What works early on is the establishment of characters you care about. None of these three is much more than a cliche, really, but they’re given good beats to play off of and even Matt and Steve, easy to peg as assholes, are nuanced and likable. Matt’s front of intellectualism falls fairly quickly when he runs into the girl he’s had a crush on for years. Steve isn’t a bully, he just travels in a wildly different social circle, one Andrew always just assumed was full of bad guys due to how excluded he felt from it. And when the three of them come together to spend much of the middle part of the movie exploring and expanding their powers, it contains within it much of the joy of discovery and power fantasy fun of similar scenes in Superman or Spider-Man. When they race each other to assemble LEGO with their mind, or finally discover they can take to the air with stumbling leaps and crashes, it’s full of small touches that make it feel relatable and warm in a human way. It’s nothing new, but it’s shown to us in the right way, not simply told as a matter of course.

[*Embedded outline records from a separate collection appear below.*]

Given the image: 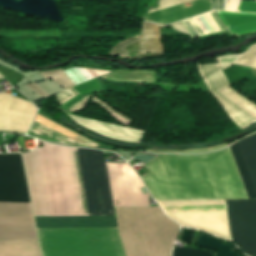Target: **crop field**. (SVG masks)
Wrapping results in <instances>:
<instances>
[{
    "label": "crop field",
    "mask_w": 256,
    "mask_h": 256,
    "mask_svg": "<svg viewBox=\"0 0 256 256\" xmlns=\"http://www.w3.org/2000/svg\"><path fill=\"white\" fill-rule=\"evenodd\" d=\"M41 144L42 148H37L35 153L47 216H58V214L59 216H76V213L77 216L114 215L103 152L84 149L95 208L94 214L84 151L66 147L76 207L75 213L65 147L45 143L58 208L57 214L45 144L43 141ZM35 153L34 151L22 153V156L34 215L41 217L46 214Z\"/></svg>",
    "instance_id": "obj_1"
},
{
    "label": "crop field",
    "mask_w": 256,
    "mask_h": 256,
    "mask_svg": "<svg viewBox=\"0 0 256 256\" xmlns=\"http://www.w3.org/2000/svg\"><path fill=\"white\" fill-rule=\"evenodd\" d=\"M141 179L155 200L245 199L230 149L196 156L160 155Z\"/></svg>",
    "instance_id": "obj_2"
},
{
    "label": "crop field",
    "mask_w": 256,
    "mask_h": 256,
    "mask_svg": "<svg viewBox=\"0 0 256 256\" xmlns=\"http://www.w3.org/2000/svg\"><path fill=\"white\" fill-rule=\"evenodd\" d=\"M114 210L125 256H170L180 228L159 207Z\"/></svg>",
    "instance_id": "obj_3"
},
{
    "label": "crop field",
    "mask_w": 256,
    "mask_h": 256,
    "mask_svg": "<svg viewBox=\"0 0 256 256\" xmlns=\"http://www.w3.org/2000/svg\"><path fill=\"white\" fill-rule=\"evenodd\" d=\"M0 184L26 185L20 154L0 155ZM0 201L30 202L26 186L0 185ZM0 202V240L38 241L30 203Z\"/></svg>",
    "instance_id": "obj_4"
},
{
    "label": "crop field",
    "mask_w": 256,
    "mask_h": 256,
    "mask_svg": "<svg viewBox=\"0 0 256 256\" xmlns=\"http://www.w3.org/2000/svg\"><path fill=\"white\" fill-rule=\"evenodd\" d=\"M43 256H124L117 228L37 229Z\"/></svg>",
    "instance_id": "obj_5"
},
{
    "label": "crop field",
    "mask_w": 256,
    "mask_h": 256,
    "mask_svg": "<svg viewBox=\"0 0 256 256\" xmlns=\"http://www.w3.org/2000/svg\"><path fill=\"white\" fill-rule=\"evenodd\" d=\"M256 189V134L239 141ZM232 242L238 249L256 256V200L226 201Z\"/></svg>",
    "instance_id": "obj_6"
},
{
    "label": "crop field",
    "mask_w": 256,
    "mask_h": 256,
    "mask_svg": "<svg viewBox=\"0 0 256 256\" xmlns=\"http://www.w3.org/2000/svg\"><path fill=\"white\" fill-rule=\"evenodd\" d=\"M114 206H150L148 195H142V182L127 163H107Z\"/></svg>",
    "instance_id": "obj_7"
},
{
    "label": "crop field",
    "mask_w": 256,
    "mask_h": 256,
    "mask_svg": "<svg viewBox=\"0 0 256 256\" xmlns=\"http://www.w3.org/2000/svg\"><path fill=\"white\" fill-rule=\"evenodd\" d=\"M164 27V26H163ZM162 26L144 22L142 36L130 37L119 42L110 52V55H118L129 59H139L148 55L164 54V48L160 36ZM145 51L150 54L146 55Z\"/></svg>",
    "instance_id": "obj_8"
},
{
    "label": "crop field",
    "mask_w": 256,
    "mask_h": 256,
    "mask_svg": "<svg viewBox=\"0 0 256 256\" xmlns=\"http://www.w3.org/2000/svg\"><path fill=\"white\" fill-rule=\"evenodd\" d=\"M35 112L32 103L0 94V131L25 133Z\"/></svg>",
    "instance_id": "obj_9"
},
{
    "label": "crop field",
    "mask_w": 256,
    "mask_h": 256,
    "mask_svg": "<svg viewBox=\"0 0 256 256\" xmlns=\"http://www.w3.org/2000/svg\"><path fill=\"white\" fill-rule=\"evenodd\" d=\"M206 71V74L208 76L209 82L211 84L212 90L214 92V94H216L218 97H220L221 99H223L224 101H226L228 104H230L231 106H233L235 109H237L238 111H240L242 114H244L245 116H247L248 118H250L252 121L256 122V120L254 118H252L249 114H247L246 112H244L242 109H240L239 107H237L236 105H234L232 102H230L229 100H227L226 98H224L223 96H221L220 94L217 93V91L229 86L227 79L223 73V71L221 70V68L219 67V65H203ZM202 65H198V69H199V74L202 78V80L205 82V84L207 85L208 89L210 90V92L213 94L210 84L208 82L207 76L205 74L204 68ZM213 94V95H214ZM216 95H214V97L216 98V100L219 102V104L223 107V109L225 110V112L227 113V115L229 116V118L241 129L252 125L254 122H252L250 119H248L247 117H245L244 115H242L240 112H238L237 110H235L233 107H231L230 105H228L226 102H224L223 100H221L220 98H218Z\"/></svg>",
    "instance_id": "obj_10"
},
{
    "label": "crop field",
    "mask_w": 256,
    "mask_h": 256,
    "mask_svg": "<svg viewBox=\"0 0 256 256\" xmlns=\"http://www.w3.org/2000/svg\"><path fill=\"white\" fill-rule=\"evenodd\" d=\"M166 214L182 226L204 231L230 241L225 211Z\"/></svg>",
    "instance_id": "obj_11"
},
{
    "label": "crop field",
    "mask_w": 256,
    "mask_h": 256,
    "mask_svg": "<svg viewBox=\"0 0 256 256\" xmlns=\"http://www.w3.org/2000/svg\"><path fill=\"white\" fill-rule=\"evenodd\" d=\"M63 112L66 113L71 119H73L79 125L97 134L111 138L113 140L139 143L144 134L143 131L129 129L123 126L108 124V123L95 121V120H91L83 117H77L65 111Z\"/></svg>",
    "instance_id": "obj_12"
},
{
    "label": "crop field",
    "mask_w": 256,
    "mask_h": 256,
    "mask_svg": "<svg viewBox=\"0 0 256 256\" xmlns=\"http://www.w3.org/2000/svg\"><path fill=\"white\" fill-rule=\"evenodd\" d=\"M37 228L116 227L114 216L35 218Z\"/></svg>",
    "instance_id": "obj_13"
},
{
    "label": "crop field",
    "mask_w": 256,
    "mask_h": 256,
    "mask_svg": "<svg viewBox=\"0 0 256 256\" xmlns=\"http://www.w3.org/2000/svg\"><path fill=\"white\" fill-rule=\"evenodd\" d=\"M191 5L192 6L185 8L184 4H182L149 13L146 20H151L159 24H169L171 22L211 10V3L206 0H197L191 2Z\"/></svg>",
    "instance_id": "obj_14"
},
{
    "label": "crop field",
    "mask_w": 256,
    "mask_h": 256,
    "mask_svg": "<svg viewBox=\"0 0 256 256\" xmlns=\"http://www.w3.org/2000/svg\"><path fill=\"white\" fill-rule=\"evenodd\" d=\"M35 120L38 121V122H41L43 124H46L48 126H51L53 128H56L58 130H61L63 132H66V133H68L70 135H73L75 137H78L80 139H83L85 141H88L90 143H93L95 145H98V144H96V143L86 139L85 137H83V136H81L79 134H75V133H72V132L66 130L65 128L59 126L58 124H56V123L46 119L45 117H43V116H41L39 114L37 115ZM36 121L34 122L32 128H31V131H33V132H36L38 134H41L43 136H46L48 138H51V139L56 140L58 142H61L63 144L95 147V145H93V144H90L88 142H85L83 140H80L78 138L70 136L68 134H65V133H63L61 131H58L56 129H53L51 127H48V126L43 125L41 123H38Z\"/></svg>",
    "instance_id": "obj_15"
},
{
    "label": "crop field",
    "mask_w": 256,
    "mask_h": 256,
    "mask_svg": "<svg viewBox=\"0 0 256 256\" xmlns=\"http://www.w3.org/2000/svg\"><path fill=\"white\" fill-rule=\"evenodd\" d=\"M164 212L225 210L224 200L157 201Z\"/></svg>",
    "instance_id": "obj_16"
},
{
    "label": "crop field",
    "mask_w": 256,
    "mask_h": 256,
    "mask_svg": "<svg viewBox=\"0 0 256 256\" xmlns=\"http://www.w3.org/2000/svg\"><path fill=\"white\" fill-rule=\"evenodd\" d=\"M231 35L256 32V15L217 12Z\"/></svg>",
    "instance_id": "obj_17"
},
{
    "label": "crop field",
    "mask_w": 256,
    "mask_h": 256,
    "mask_svg": "<svg viewBox=\"0 0 256 256\" xmlns=\"http://www.w3.org/2000/svg\"><path fill=\"white\" fill-rule=\"evenodd\" d=\"M211 13L215 17L220 28L224 30L225 28L219 22L215 12H211ZM212 15L209 13L203 16L181 21L180 23L184 27V29L187 31V33L190 35L191 38L199 35L212 33L214 31H221Z\"/></svg>",
    "instance_id": "obj_18"
},
{
    "label": "crop field",
    "mask_w": 256,
    "mask_h": 256,
    "mask_svg": "<svg viewBox=\"0 0 256 256\" xmlns=\"http://www.w3.org/2000/svg\"><path fill=\"white\" fill-rule=\"evenodd\" d=\"M0 256H42L38 242L0 241Z\"/></svg>",
    "instance_id": "obj_19"
},
{
    "label": "crop field",
    "mask_w": 256,
    "mask_h": 256,
    "mask_svg": "<svg viewBox=\"0 0 256 256\" xmlns=\"http://www.w3.org/2000/svg\"><path fill=\"white\" fill-rule=\"evenodd\" d=\"M73 89L79 94V95H77V96H75V97H73L72 99H70L69 101H67L65 104H63L62 106H60V108H63V109H66L67 107H69L70 105H72L73 103H75L76 101H78L79 99H81L82 97H84V96H86V95H89V94H92V93H95V92H97V91H99V90H101V88H100V86H99V84H98V82H97V80H96V78L95 79H93V80H91V81H88V82H86V83H84V84H81V85H78V86H76V87H73ZM90 96V95H89ZM87 98L88 97H85L84 99H82L80 102H76L75 104H73V105H75V106H70L69 108H71V109H69V108H67V110L69 109V111H71V112H74V111H76V110H78V109H80V108H82L83 106H84V104H85V102H86V100H87Z\"/></svg>",
    "instance_id": "obj_20"
},
{
    "label": "crop field",
    "mask_w": 256,
    "mask_h": 256,
    "mask_svg": "<svg viewBox=\"0 0 256 256\" xmlns=\"http://www.w3.org/2000/svg\"><path fill=\"white\" fill-rule=\"evenodd\" d=\"M216 59L222 69L232 63L256 68V44L251 45L249 49L243 54L227 55L217 57Z\"/></svg>",
    "instance_id": "obj_21"
},
{
    "label": "crop field",
    "mask_w": 256,
    "mask_h": 256,
    "mask_svg": "<svg viewBox=\"0 0 256 256\" xmlns=\"http://www.w3.org/2000/svg\"><path fill=\"white\" fill-rule=\"evenodd\" d=\"M100 77L109 80L154 81V70H113Z\"/></svg>",
    "instance_id": "obj_22"
},
{
    "label": "crop field",
    "mask_w": 256,
    "mask_h": 256,
    "mask_svg": "<svg viewBox=\"0 0 256 256\" xmlns=\"http://www.w3.org/2000/svg\"><path fill=\"white\" fill-rule=\"evenodd\" d=\"M230 148H231V151L233 153L235 162L237 164V167H238L239 173L241 175L242 181L244 183V186H245L246 192L248 194V197L249 198H256V192H255L254 186L252 184L250 175L248 173L247 167L245 165V162H244L243 156L241 154L240 148L238 146V143H235L234 145H231Z\"/></svg>",
    "instance_id": "obj_23"
},
{
    "label": "crop field",
    "mask_w": 256,
    "mask_h": 256,
    "mask_svg": "<svg viewBox=\"0 0 256 256\" xmlns=\"http://www.w3.org/2000/svg\"><path fill=\"white\" fill-rule=\"evenodd\" d=\"M219 93H221L227 99L235 103L237 106L245 110L247 113H249L256 119V106L252 104L250 101H248L246 98L239 95L229 87L220 91Z\"/></svg>",
    "instance_id": "obj_24"
},
{
    "label": "crop field",
    "mask_w": 256,
    "mask_h": 256,
    "mask_svg": "<svg viewBox=\"0 0 256 256\" xmlns=\"http://www.w3.org/2000/svg\"><path fill=\"white\" fill-rule=\"evenodd\" d=\"M86 70L90 73V75L93 78L109 73L106 71H97V70H89V69H86ZM86 70L78 69V68H70L64 71L69 76V78L74 82V84L77 85L81 82L87 81L92 78Z\"/></svg>",
    "instance_id": "obj_25"
},
{
    "label": "crop field",
    "mask_w": 256,
    "mask_h": 256,
    "mask_svg": "<svg viewBox=\"0 0 256 256\" xmlns=\"http://www.w3.org/2000/svg\"><path fill=\"white\" fill-rule=\"evenodd\" d=\"M41 75L44 77L45 80L51 78L66 88L74 86L72 81L65 75L62 69L42 72Z\"/></svg>",
    "instance_id": "obj_26"
},
{
    "label": "crop field",
    "mask_w": 256,
    "mask_h": 256,
    "mask_svg": "<svg viewBox=\"0 0 256 256\" xmlns=\"http://www.w3.org/2000/svg\"><path fill=\"white\" fill-rule=\"evenodd\" d=\"M173 256H211V253L199 249L174 248Z\"/></svg>",
    "instance_id": "obj_27"
},
{
    "label": "crop field",
    "mask_w": 256,
    "mask_h": 256,
    "mask_svg": "<svg viewBox=\"0 0 256 256\" xmlns=\"http://www.w3.org/2000/svg\"><path fill=\"white\" fill-rule=\"evenodd\" d=\"M228 0H226L227 4ZM240 0H230L226 10L236 11ZM225 0H213V9H223L224 10ZM225 4V6H226Z\"/></svg>",
    "instance_id": "obj_28"
},
{
    "label": "crop field",
    "mask_w": 256,
    "mask_h": 256,
    "mask_svg": "<svg viewBox=\"0 0 256 256\" xmlns=\"http://www.w3.org/2000/svg\"><path fill=\"white\" fill-rule=\"evenodd\" d=\"M188 1H190V0H158L159 7L150 9L149 12L164 9V8L171 7V6L178 5V4H182V3H185Z\"/></svg>",
    "instance_id": "obj_29"
},
{
    "label": "crop field",
    "mask_w": 256,
    "mask_h": 256,
    "mask_svg": "<svg viewBox=\"0 0 256 256\" xmlns=\"http://www.w3.org/2000/svg\"><path fill=\"white\" fill-rule=\"evenodd\" d=\"M237 11L256 13V3L242 1Z\"/></svg>",
    "instance_id": "obj_30"
},
{
    "label": "crop field",
    "mask_w": 256,
    "mask_h": 256,
    "mask_svg": "<svg viewBox=\"0 0 256 256\" xmlns=\"http://www.w3.org/2000/svg\"><path fill=\"white\" fill-rule=\"evenodd\" d=\"M223 147H225V145L220 146V147L206 149V150H195V151H154V150H147V151H151V152H170V153H202V152H207V151H211V150L221 149Z\"/></svg>",
    "instance_id": "obj_31"
},
{
    "label": "crop field",
    "mask_w": 256,
    "mask_h": 256,
    "mask_svg": "<svg viewBox=\"0 0 256 256\" xmlns=\"http://www.w3.org/2000/svg\"><path fill=\"white\" fill-rule=\"evenodd\" d=\"M26 86L29 87L32 91H34L36 94H38L42 98L49 96L43 90H41L38 86H36L34 83Z\"/></svg>",
    "instance_id": "obj_32"
},
{
    "label": "crop field",
    "mask_w": 256,
    "mask_h": 256,
    "mask_svg": "<svg viewBox=\"0 0 256 256\" xmlns=\"http://www.w3.org/2000/svg\"><path fill=\"white\" fill-rule=\"evenodd\" d=\"M156 156L152 155H136L133 158L141 160L144 164L150 161L151 159L155 158Z\"/></svg>",
    "instance_id": "obj_33"
},
{
    "label": "crop field",
    "mask_w": 256,
    "mask_h": 256,
    "mask_svg": "<svg viewBox=\"0 0 256 256\" xmlns=\"http://www.w3.org/2000/svg\"><path fill=\"white\" fill-rule=\"evenodd\" d=\"M71 94H72V92L69 89H67L63 92H60V93L56 94V99H57V101H60V100L66 98L67 96H69Z\"/></svg>",
    "instance_id": "obj_34"
},
{
    "label": "crop field",
    "mask_w": 256,
    "mask_h": 256,
    "mask_svg": "<svg viewBox=\"0 0 256 256\" xmlns=\"http://www.w3.org/2000/svg\"><path fill=\"white\" fill-rule=\"evenodd\" d=\"M171 27L173 28V30L175 31H179V32H183L186 33V31L183 29V27L180 25L179 22L171 24Z\"/></svg>",
    "instance_id": "obj_35"
},
{
    "label": "crop field",
    "mask_w": 256,
    "mask_h": 256,
    "mask_svg": "<svg viewBox=\"0 0 256 256\" xmlns=\"http://www.w3.org/2000/svg\"><path fill=\"white\" fill-rule=\"evenodd\" d=\"M0 78H4L1 73H0Z\"/></svg>",
    "instance_id": "obj_36"
},
{
    "label": "crop field",
    "mask_w": 256,
    "mask_h": 256,
    "mask_svg": "<svg viewBox=\"0 0 256 256\" xmlns=\"http://www.w3.org/2000/svg\"><path fill=\"white\" fill-rule=\"evenodd\" d=\"M96 101V100H95ZM99 103V102H98ZM104 106V105H103ZM107 108V107H106ZM110 110V109H109ZM112 111V110H111Z\"/></svg>",
    "instance_id": "obj_37"
},
{
    "label": "crop field",
    "mask_w": 256,
    "mask_h": 256,
    "mask_svg": "<svg viewBox=\"0 0 256 256\" xmlns=\"http://www.w3.org/2000/svg\"><path fill=\"white\" fill-rule=\"evenodd\" d=\"M256 1V0H255Z\"/></svg>",
    "instance_id": "obj_38"
}]
</instances>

Eventually it starts to go bad. Andrew has a rise and fall as the other two conspire to use their powers to get him popular and try to integrate him into the society he felt so marginalized by. Unfortunately, for every step forward something happens to spoil it, and that combined with his mother’s final fatal decline and his father’s continual harassment pushes Andrew into a darker place. We watch as he becomes increasingly powerful, increasingly reliant on his powers, and begins to use them to lash out. At first it’s just accidents, but quickly it becomes retaliation against those who wrong him, and grows ever more sinister from there. There’s a scene where Andrew explains his position, talking about the idea of apex predators at the top of food chains and how that absolves him of any sense of moral obligation, that is genuinely chilling not just from how bad you know everything is going to go, but from how much you really don’t want to see Andrew go down this path. We’ve followed him along to this point, and he’s been the most sympathetic character, but he makes a choice that we can’t follow him down, and that’s the key to good tragedy.

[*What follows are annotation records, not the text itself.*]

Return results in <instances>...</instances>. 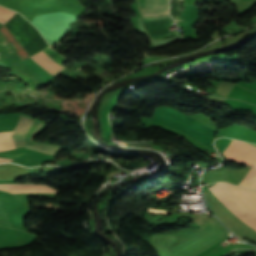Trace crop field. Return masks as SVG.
Returning a JSON list of instances; mask_svg holds the SVG:
<instances>
[{
	"label": "crop field",
	"mask_w": 256,
	"mask_h": 256,
	"mask_svg": "<svg viewBox=\"0 0 256 256\" xmlns=\"http://www.w3.org/2000/svg\"><path fill=\"white\" fill-rule=\"evenodd\" d=\"M234 215L256 230V192L218 182L207 187Z\"/></svg>",
	"instance_id": "obj_1"
},
{
	"label": "crop field",
	"mask_w": 256,
	"mask_h": 256,
	"mask_svg": "<svg viewBox=\"0 0 256 256\" xmlns=\"http://www.w3.org/2000/svg\"><path fill=\"white\" fill-rule=\"evenodd\" d=\"M151 122L165 124L169 127L180 130L195 138L196 140L204 143L216 152L212 146V137L215 131L203 126L189 116L180 113L173 108H157L153 114Z\"/></svg>",
	"instance_id": "obj_2"
},
{
	"label": "crop field",
	"mask_w": 256,
	"mask_h": 256,
	"mask_svg": "<svg viewBox=\"0 0 256 256\" xmlns=\"http://www.w3.org/2000/svg\"><path fill=\"white\" fill-rule=\"evenodd\" d=\"M16 12L0 7V22L5 23L8 21ZM0 33L6 38V40L13 46V48L19 53L23 63H25L34 72L40 75L44 80L61 70L63 67L56 64L49 56L43 51L31 56L37 64L17 42V40L11 35V33L3 25L0 29Z\"/></svg>",
	"instance_id": "obj_3"
},
{
	"label": "crop field",
	"mask_w": 256,
	"mask_h": 256,
	"mask_svg": "<svg viewBox=\"0 0 256 256\" xmlns=\"http://www.w3.org/2000/svg\"><path fill=\"white\" fill-rule=\"evenodd\" d=\"M47 125L32 117L19 114V120L11 134L13 147L32 142L34 135L45 129ZM11 132H0V150L13 148L10 142Z\"/></svg>",
	"instance_id": "obj_4"
},
{
	"label": "crop field",
	"mask_w": 256,
	"mask_h": 256,
	"mask_svg": "<svg viewBox=\"0 0 256 256\" xmlns=\"http://www.w3.org/2000/svg\"><path fill=\"white\" fill-rule=\"evenodd\" d=\"M141 17L168 15L169 0H136Z\"/></svg>",
	"instance_id": "obj_5"
},
{
	"label": "crop field",
	"mask_w": 256,
	"mask_h": 256,
	"mask_svg": "<svg viewBox=\"0 0 256 256\" xmlns=\"http://www.w3.org/2000/svg\"><path fill=\"white\" fill-rule=\"evenodd\" d=\"M0 189L11 193L47 192L58 193V191L40 184H0Z\"/></svg>",
	"instance_id": "obj_6"
},
{
	"label": "crop field",
	"mask_w": 256,
	"mask_h": 256,
	"mask_svg": "<svg viewBox=\"0 0 256 256\" xmlns=\"http://www.w3.org/2000/svg\"><path fill=\"white\" fill-rule=\"evenodd\" d=\"M23 147L32 149V150H36V151H40V152H44V153H48V154H54V155H57L62 149L65 148V147H60V146L41 144V143H37V142H34L29 145H25Z\"/></svg>",
	"instance_id": "obj_7"
},
{
	"label": "crop field",
	"mask_w": 256,
	"mask_h": 256,
	"mask_svg": "<svg viewBox=\"0 0 256 256\" xmlns=\"http://www.w3.org/2000/svg\"><path fill=\"white\" fill-rule=\"evenodd\" d=\"M255 180H256V163L250 169V171L246 174V176L243 178V180L240 182L239 185L250 188Z\"/></svg>",
	"instance_id": "obj_8"
},
{
	"label": "crop field",
	"mask_w": 256,
	"mask_h": 256,
	"mask_svg": "<svg viewBox=\"0 0 256 256\" xmlns=\"http://www.w3.org/2000/svg\"><path fill=\"white\" fill-rule=\"evenodd\" d=\"M10 230H11V229H9V228H5V227H1V226H0V235L3 234V233L8 232V231H10Z\"/></svg>",
	"instance_id": "obj_9"
},
{
	"label": "crop field",
	"mask_w": 256,
	"mask_h": 256,
	"mask_svg": "<svg viewBox=\"0 0 256 256\" xmlns=\"http://www.w3.org/2000/svg\"><path fill=\"white\" fill-rule=\"evenodd\" d=\"M4 161H12V159H8V158H0V162H4Z\"/></svg>",
	"instance_id": "obj_10"
}]
</instances>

Eventually it morphs into a battle of friends having to stop a friend from doing what they know to be wrong, and it takes the idea of superheroes and supervillains and grounds it so firmly in the world we understand that it makes the broader tragedy, the kind of hero/villain dichotomy from your Spider-Mans or X-Men and grounds it straight into the world we understand. It helps turn what is so often arch into the intimate result of what happens when friends fall out and teenage impulse leads to bad choices with magnified disastrous results as the friends engage in a Seattle-destroying battle that is part Superman part Akira, but ultimately more an emotional conflict than an action one.

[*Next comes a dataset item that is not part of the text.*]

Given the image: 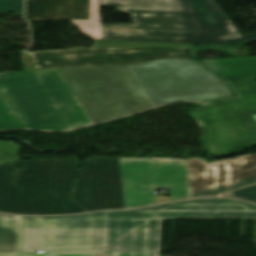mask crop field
I'll list each match as a JSON object with an SVG mask.
<instances>
[{"label":"crop field","instance_id":"5142ce71","mask_svg":"<svg viewBox=\"0 0 256 256\" xmlns=\"http://www.w3.org/2000/svg\"><path fill=\"white\" fill-rule=\"evenodd\" d=\"M254 117V119L256 120V115H252Z\"/></svg>","mask_w":256,"mask_h":256},{"label":"crop field","instance_id":"28ad6ade","mask_svg":"<svg viewBox=\"0 0 256 256\" xmlns=\"http://www.w3.org/2000/svg\"><path fill=\"white\" fill-rule=\"evenodd\" d=\"M223 195L256 203V184Z\"/></svg>","mask_w":256,"mask_h":256},{"label":"crop field","instance_id":"f4fd0767","mask_svg":"<svg viewBox=\"0 0 256 256\" xmlns=\"http://www.w3.org/2000/svg\"><path fill=\"white\" fill-rule=\"evenodd\" d=\"M221 75L237 96L205 102L192 116L204 124L208 150L226 153L256 143V56L203 61Z\"/></svg>","mask_w":256,"mask_h":256},{"label":"crop field","instance_id":"e52e79f7","mask_svg":"<svg viewBox=\"0 0 256 256\" xmlns=\"http://www.w3.org/2000/svg\"><path fill=\"white\" fill-rule=\"evenodd\" d=\"M126 208L155 204L153 188H170L172 201L189 198L184 159L119 158Z\"/></svg>","mask_w":256,"mask_h":256},{"label":"crop field","instance_id":"412701ff","mask_svg":"<svg viewBox=\"0 0 256 256\" xmlns=\"http://www.w3.org/2000/svg\"><path fill=\"white\" fill-rule=\"evenodd\" d=\"M78 159L18 160L0 165V211L18 214L85 212L71 200Z\"/></svg>","mask_w":256,"mask_h":256},{"label":"crop field","instance_id":"8a807250","mask_svg":"<svg viewBox=\"0 0 256 256\" xmlns=\"http://www.w3.org/2000/svg\"><path fill=\"white\" fill-rule=\"evenodd\" d=\"M232 93L198 61L0 74V129L65 131L175 101Z\"/></svg>","mask_w":256,"mask_h":256},{"label":"crop field","instance_id":"cbeb9de0","mask_svg":"<svg viewBox=\"0 0 256 256\" xmlns=\"http://www.w3.org/2000/svg\"><path fill=\"white\" fill-rule=\"evenodd\" d=\"M8 160H12V159H0V163L8 161Z\"/></svg>","mask_w":256,"mask_h":256},{"label":"crop field","instance_id":"d8731c3e","mask_svg":"<svg viewBox=\"0 0 256 256\" xmlns=\"http://www.w3.org/2000/svg\"><path fill=\"white\" fill-rule=\"evenodd\" d=\"M191 197L215 196L256 182V154L207 164L202 158L185 159Z\"/></svg>","mask_w":256,"mask_h":256},{"label":"crop field","instance_id":"3316defc","mask_svg":"<svg viewBox=\"0 0 256 256\" xmlns=\"http://www.w3.org/2000/svg\"><path fill=\"white\" fill-rule=\"evenodd\" d=\"M25 3L28 19H69L85 35L102 40L98 0H25Z\"/></svg>","mask_w":256,"mask_h":256},{"label":"crop field","instance_id":"dd49c442","mask_svg":"<svg viewBox=\"0 0 256 256\" xmlns=\"http://www.w3.org/2000/svg\"><path fill=\"white\" fill-rule=\"evenodd\" d=\"M191 45L100 41L92 50L30 53L23 56L26 71L51 68L145 63L156 59L192 58ZM30 63V67L26 64Z\"/></svg>","mask_w":256,"mask_h":256},{"label":"crop field","instance_id":"34b2d1b8","mask_svg":"<svg viewBox=\"0 0 256 256\" xmlns=\"http://www.w3.org/2000/svg\"><path fill=\"white\" fill-rule=\"evenodd\" d=\"M131 15V24H102L103 40L226 45L256 38L242 35L214 0H99Z\"/></svg>","mask_w":256,"mask_h":256},{"label":"crop field","instance_id":"5a996713","mask_svg":"<svg viewBox=\"0 0 256 256\" xmlns=\"http://www.w3.org/2000/svg\"><path fill=\"white\" fill-rule=\"evenodd\" d=\"M73 200L87 211L125 208L118 158L86 159Z\"/></svg>","mask_w":256,"mask_h":256},{"label":"crop field","instance_id":"d1516ede","mask_svg":"<svg viewBox=\"0 0 256 256\" xmlns=\"http://www.w3.org/2000/svg\"><path fill=\"white\" fill-rule=\"evenodd\" d=\"M20 146L13 142L0 141V158H16Z\"/></svg>","mask_w":256,"mask_h":256},{"label":"crop field","instance_id":"22f410ed","mask_svg":"<svg viewBox=\"0 0 256 256\" xmlns=\"http://www.w3.org/2000/svg\"><path fill=\"white\" fill-rule=\"evenodd\" d=\"M0 11H23V0H0Z\"/></svg>","mask_w":256,"mask_h":256},{"label":"crop field","instance_id":"ac0d7876","mask_svg":"<svg viewBox=\"0 0 256 256\" xmlns=\"http://www.w3.org/2000/svg\"><path fill=\"white\" fill-rule=\"evenodd\" d=\"M160 218H256V205L195 199L128 211L27 217L0 214V256H159Z\"/></svg>","mask_w":256,"mask_h":256}]
</instances>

Which brings us to the thing that might be the most controversial part of the movie: the found footage. This is the year it seems like most low budget features are going to choose found footage as their mode of storytelling, and this movie definitely goes further than most in establishing the world. It’s less ‘here’s a tape we found’ and instead a collage of dozens of video sources, most of them from Andrew’s camera but augmented with news cameras, CCTV security footage, cell phones, and more. For the most part it’s filmed by Andrew, who starts out with an old film camera that quickly gets broken and replaces it once he has his powers with an HD camera he ends up spending most of the movie manipulating with his telekinesis. Which allows it to mostly avoid all the shakey-cam, missing-filmmaker conventions of the genre, as the camera swoops around Andrew and settles into very cinematic angles.
Which is neat, I suppose, but asks the question of whether or not the affectation, which takes up a bunch of the script as people talk about the camera and react to being filmed. If the movie goes out of its way to break away from the found footage hallmarks to look like a conventional* movie, wouldn’t it be better as a conventional movie? I think that’s a fair argument, to be honest, as many scenes stretch the believably of found footage too far to bear. In those instances, it feels like a cop out affectation. Other times, where multiple cameras meet and you see footage and reactions from both sides, or during the finale which is cobbled together from a dozen wildly different sources, it feels like the movie uses the device as a reflection on identity in how others see us versus how we try to present ourselves. Those questions of identity are key to both superhero fiction and teenage drama, and if that’s indeed what they were going for I simply wish it was fleshed out a little more to explore what could be an interesting space utilizing what many consider a ‘fad’.
But either way, it all comes together as an interesting crossroads of various genres and conventions to refresh all of them. I am woefully tired of superheroes, but Chronicle reminded me that what I’m tired of is the demands of legacy and fandom, the marketing desire for franchise building, the safe comfortable choices made by institutions that are pushing products that are meant to last decades. At its core, the superhero journey, from humanity to empowerment to being forced to confront reality with something so potentially beneficial or dangerous? That totally still works. It just requires the stripping away of labored cameos, extensive costuming workshops, and formulaic origin story building to rediscover the power of this branch of storytelling. Chronicle isn’t anything new, but it certainly feels refreshing. And that’s a small bit of heroics in itself.
*I originally put real in here instead of conventional, which is endemic to the general feeling of found footage as a cinematic gimmick mostly relegated to horror movies. That probably will cease being the case over time, though I still think that Blair Witch Project aside, we’re still waiting for the movie that justifies found footage as a cinematic decision on par with conventional storytelling. In some ways, it still struggles to justify itself as more than a crutch. But I did change it, because dismissing a movie for having that style seems like an increasingly narrow-minded and backwards idea.